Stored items
____

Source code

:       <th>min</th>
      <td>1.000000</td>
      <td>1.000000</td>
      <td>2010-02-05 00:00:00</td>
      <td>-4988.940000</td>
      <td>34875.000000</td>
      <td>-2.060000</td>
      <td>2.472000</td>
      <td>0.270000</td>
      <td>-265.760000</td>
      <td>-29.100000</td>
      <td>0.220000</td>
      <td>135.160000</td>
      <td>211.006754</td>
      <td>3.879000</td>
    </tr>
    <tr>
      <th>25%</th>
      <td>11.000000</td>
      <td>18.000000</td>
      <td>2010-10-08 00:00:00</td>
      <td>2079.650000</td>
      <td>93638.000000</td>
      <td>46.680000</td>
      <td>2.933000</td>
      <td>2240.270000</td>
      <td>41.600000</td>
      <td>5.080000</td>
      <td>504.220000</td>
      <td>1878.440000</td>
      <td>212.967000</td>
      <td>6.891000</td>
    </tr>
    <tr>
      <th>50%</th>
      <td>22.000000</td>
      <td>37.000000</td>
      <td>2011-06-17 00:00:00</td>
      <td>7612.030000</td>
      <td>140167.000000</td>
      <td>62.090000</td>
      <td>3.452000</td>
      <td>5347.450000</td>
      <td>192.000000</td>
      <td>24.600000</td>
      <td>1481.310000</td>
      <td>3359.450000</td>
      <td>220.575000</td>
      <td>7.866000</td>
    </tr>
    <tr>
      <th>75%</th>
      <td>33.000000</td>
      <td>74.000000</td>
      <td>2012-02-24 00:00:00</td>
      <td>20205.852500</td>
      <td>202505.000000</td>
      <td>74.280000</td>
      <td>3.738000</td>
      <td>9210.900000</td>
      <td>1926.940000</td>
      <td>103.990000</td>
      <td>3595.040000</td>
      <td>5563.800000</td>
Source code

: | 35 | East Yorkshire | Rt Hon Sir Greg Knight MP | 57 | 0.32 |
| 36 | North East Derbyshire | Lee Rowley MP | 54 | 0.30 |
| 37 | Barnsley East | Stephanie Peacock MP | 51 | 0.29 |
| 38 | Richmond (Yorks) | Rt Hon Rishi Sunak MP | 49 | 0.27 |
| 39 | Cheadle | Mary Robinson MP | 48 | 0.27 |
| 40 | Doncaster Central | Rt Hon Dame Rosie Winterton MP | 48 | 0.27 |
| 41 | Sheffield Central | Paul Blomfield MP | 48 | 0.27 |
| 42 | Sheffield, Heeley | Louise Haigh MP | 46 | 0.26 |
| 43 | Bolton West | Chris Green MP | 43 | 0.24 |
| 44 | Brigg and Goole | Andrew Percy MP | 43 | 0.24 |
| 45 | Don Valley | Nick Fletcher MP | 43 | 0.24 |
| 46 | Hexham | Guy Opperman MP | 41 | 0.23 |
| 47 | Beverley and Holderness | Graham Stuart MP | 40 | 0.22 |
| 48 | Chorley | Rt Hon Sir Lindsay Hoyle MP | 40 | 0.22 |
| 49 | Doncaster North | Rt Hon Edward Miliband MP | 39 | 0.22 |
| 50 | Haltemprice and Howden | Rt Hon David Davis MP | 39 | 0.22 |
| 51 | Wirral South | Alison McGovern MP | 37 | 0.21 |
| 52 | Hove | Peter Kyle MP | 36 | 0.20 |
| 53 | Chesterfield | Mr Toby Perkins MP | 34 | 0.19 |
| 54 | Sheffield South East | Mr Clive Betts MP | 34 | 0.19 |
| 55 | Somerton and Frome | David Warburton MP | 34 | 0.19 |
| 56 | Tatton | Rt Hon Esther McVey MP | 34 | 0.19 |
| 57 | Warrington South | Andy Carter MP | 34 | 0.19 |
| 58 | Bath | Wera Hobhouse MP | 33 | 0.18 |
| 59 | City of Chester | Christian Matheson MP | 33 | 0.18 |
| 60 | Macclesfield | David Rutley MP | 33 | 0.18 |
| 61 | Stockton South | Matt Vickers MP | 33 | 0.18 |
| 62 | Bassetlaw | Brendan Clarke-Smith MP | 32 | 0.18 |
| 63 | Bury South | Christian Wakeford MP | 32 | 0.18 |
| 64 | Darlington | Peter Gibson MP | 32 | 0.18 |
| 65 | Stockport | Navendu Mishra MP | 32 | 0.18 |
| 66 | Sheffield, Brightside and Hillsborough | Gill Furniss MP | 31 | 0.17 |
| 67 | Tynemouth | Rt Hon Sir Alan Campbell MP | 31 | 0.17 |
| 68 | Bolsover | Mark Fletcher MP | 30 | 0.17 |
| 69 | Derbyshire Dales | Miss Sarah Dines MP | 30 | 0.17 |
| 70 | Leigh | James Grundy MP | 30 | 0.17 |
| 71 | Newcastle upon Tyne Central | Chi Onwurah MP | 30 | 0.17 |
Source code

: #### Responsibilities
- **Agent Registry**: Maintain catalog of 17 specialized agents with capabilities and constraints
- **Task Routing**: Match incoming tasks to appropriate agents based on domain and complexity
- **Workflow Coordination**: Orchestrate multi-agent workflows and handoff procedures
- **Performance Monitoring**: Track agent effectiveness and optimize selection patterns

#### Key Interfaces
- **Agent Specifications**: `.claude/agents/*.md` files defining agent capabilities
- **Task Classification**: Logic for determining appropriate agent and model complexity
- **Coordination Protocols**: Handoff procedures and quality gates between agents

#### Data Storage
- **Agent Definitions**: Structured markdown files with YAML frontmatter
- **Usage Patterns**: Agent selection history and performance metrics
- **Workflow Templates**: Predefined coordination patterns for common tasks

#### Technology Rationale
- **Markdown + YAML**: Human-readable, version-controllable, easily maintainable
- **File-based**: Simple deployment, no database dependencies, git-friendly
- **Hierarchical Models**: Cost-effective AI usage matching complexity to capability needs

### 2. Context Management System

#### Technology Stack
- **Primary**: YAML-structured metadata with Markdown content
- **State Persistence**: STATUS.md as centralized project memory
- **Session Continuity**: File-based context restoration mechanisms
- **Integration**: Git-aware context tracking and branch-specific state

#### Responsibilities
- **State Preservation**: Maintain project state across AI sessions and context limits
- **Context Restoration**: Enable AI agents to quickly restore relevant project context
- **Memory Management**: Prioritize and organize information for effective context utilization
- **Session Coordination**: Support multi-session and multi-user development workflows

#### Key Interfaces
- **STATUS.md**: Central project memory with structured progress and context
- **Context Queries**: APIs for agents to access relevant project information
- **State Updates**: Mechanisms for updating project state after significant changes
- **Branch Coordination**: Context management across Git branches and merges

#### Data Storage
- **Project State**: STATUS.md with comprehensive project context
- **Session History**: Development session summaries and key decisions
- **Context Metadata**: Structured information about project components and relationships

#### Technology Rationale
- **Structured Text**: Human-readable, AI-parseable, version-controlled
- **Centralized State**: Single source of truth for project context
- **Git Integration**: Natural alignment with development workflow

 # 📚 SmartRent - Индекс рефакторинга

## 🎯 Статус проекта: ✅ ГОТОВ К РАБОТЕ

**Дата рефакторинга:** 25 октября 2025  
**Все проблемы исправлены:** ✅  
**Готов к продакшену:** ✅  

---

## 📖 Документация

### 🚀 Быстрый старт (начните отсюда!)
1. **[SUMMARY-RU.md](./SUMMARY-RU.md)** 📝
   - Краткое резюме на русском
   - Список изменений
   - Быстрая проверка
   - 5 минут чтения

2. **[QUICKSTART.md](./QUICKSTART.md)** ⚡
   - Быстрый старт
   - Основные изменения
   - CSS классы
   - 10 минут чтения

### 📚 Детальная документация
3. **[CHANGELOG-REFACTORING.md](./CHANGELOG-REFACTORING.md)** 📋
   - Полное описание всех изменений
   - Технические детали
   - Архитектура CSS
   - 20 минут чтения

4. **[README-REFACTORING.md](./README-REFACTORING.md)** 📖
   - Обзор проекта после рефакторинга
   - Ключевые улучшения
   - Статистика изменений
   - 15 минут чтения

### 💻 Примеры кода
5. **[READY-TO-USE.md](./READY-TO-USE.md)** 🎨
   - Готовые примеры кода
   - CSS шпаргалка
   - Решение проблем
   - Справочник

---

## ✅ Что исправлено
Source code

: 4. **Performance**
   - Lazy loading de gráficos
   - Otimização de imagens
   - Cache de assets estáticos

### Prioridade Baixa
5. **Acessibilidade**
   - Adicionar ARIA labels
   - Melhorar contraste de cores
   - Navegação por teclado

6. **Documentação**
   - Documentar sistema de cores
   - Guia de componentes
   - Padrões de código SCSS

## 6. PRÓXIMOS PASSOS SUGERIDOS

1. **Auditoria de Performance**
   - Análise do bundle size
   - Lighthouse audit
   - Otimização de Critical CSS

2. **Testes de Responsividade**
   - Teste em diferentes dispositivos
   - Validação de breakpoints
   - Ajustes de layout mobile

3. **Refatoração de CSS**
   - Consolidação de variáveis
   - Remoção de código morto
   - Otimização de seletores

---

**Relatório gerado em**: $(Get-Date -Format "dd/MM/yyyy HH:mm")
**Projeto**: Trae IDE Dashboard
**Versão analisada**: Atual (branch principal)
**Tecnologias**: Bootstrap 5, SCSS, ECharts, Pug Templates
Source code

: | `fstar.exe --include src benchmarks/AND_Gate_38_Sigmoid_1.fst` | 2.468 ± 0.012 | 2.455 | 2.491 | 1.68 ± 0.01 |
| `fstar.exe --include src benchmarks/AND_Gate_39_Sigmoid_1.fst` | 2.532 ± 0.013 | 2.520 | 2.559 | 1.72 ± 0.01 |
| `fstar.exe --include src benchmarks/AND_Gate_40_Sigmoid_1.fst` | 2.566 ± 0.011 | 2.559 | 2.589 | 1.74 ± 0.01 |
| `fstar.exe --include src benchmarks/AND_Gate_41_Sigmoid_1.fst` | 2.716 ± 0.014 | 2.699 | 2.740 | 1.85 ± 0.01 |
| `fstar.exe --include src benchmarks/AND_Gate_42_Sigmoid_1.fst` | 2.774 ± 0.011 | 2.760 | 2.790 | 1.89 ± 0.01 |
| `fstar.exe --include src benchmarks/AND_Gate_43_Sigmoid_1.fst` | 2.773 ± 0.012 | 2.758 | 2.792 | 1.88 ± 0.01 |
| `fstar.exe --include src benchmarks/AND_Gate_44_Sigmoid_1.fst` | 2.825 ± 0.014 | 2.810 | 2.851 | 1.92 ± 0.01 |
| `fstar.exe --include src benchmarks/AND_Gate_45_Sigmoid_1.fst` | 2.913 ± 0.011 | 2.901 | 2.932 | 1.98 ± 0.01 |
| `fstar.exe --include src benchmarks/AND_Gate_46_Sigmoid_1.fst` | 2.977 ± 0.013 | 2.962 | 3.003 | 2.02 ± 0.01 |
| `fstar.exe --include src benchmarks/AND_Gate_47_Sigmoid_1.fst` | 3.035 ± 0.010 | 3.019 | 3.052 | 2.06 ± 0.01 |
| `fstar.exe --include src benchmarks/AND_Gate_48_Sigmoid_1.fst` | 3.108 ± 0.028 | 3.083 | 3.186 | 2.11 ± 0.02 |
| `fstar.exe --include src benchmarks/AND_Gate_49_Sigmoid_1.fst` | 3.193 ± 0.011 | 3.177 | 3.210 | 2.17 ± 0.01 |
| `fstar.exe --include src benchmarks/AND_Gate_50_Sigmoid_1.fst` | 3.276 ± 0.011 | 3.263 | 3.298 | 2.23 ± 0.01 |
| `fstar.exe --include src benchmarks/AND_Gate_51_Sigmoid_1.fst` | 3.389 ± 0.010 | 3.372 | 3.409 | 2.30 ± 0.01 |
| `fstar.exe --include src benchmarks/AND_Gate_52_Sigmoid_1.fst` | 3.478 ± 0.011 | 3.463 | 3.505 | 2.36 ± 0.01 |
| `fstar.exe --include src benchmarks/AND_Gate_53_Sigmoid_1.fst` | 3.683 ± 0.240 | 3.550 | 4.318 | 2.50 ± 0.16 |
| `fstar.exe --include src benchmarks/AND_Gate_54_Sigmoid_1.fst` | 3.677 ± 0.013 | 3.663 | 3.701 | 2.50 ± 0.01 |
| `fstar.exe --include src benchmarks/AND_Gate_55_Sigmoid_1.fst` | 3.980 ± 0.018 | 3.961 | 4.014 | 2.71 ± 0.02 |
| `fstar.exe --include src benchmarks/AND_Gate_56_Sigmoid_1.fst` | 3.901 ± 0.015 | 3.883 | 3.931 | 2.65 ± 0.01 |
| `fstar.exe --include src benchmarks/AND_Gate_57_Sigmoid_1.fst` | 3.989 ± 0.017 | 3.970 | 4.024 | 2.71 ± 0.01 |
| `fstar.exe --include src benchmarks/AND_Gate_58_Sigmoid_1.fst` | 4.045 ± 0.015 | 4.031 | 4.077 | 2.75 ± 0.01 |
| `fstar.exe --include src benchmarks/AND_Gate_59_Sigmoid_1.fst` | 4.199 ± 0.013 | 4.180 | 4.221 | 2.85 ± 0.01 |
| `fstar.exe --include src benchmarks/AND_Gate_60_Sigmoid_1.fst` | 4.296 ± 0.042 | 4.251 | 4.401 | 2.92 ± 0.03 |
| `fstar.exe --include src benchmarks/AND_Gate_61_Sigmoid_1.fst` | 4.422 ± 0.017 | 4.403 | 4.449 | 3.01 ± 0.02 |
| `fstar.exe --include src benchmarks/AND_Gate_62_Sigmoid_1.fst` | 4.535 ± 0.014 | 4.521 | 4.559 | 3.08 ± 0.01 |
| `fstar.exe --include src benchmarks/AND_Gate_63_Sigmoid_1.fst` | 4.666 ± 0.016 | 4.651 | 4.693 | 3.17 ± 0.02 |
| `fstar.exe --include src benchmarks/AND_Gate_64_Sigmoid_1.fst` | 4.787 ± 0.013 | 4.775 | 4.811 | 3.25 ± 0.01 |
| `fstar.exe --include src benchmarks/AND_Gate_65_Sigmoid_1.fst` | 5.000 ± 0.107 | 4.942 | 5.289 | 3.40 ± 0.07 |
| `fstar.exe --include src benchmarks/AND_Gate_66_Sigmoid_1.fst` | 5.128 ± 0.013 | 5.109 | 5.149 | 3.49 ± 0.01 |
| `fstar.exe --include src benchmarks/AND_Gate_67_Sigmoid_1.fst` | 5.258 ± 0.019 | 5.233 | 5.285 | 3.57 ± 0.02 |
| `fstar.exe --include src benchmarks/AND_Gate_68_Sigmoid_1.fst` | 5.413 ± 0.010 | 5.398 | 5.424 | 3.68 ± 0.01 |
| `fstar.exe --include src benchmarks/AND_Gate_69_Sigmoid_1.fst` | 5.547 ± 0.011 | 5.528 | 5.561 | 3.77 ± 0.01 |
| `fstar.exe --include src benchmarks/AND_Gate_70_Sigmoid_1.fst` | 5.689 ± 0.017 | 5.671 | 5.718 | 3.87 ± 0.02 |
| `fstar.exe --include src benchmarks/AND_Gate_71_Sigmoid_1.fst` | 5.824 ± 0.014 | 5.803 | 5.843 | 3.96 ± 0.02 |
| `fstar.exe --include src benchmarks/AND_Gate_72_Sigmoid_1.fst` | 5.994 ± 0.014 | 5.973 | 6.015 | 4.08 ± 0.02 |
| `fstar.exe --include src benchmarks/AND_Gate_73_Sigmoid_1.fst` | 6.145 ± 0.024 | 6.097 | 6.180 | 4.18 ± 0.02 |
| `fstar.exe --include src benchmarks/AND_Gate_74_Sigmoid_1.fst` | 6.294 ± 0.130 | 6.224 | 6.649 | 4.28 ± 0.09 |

____

(Task prompt) Reproduce the lines unchanged, beginning at the line that contains "### 2. Context Management System" and stopping after the line that contains "- **Integration**: Git-aware".

(Result for this task)
### 2. Context Management System

#### Technology Stack
- **Primary**: YAML-structured metadata with Markdown content
- **State Persistence**: STATUS.md as centralized project memory
- **Session Continuity**: File-based context restoration mechanisms
- **Integration**: Git-aware context tracking and branch-specific state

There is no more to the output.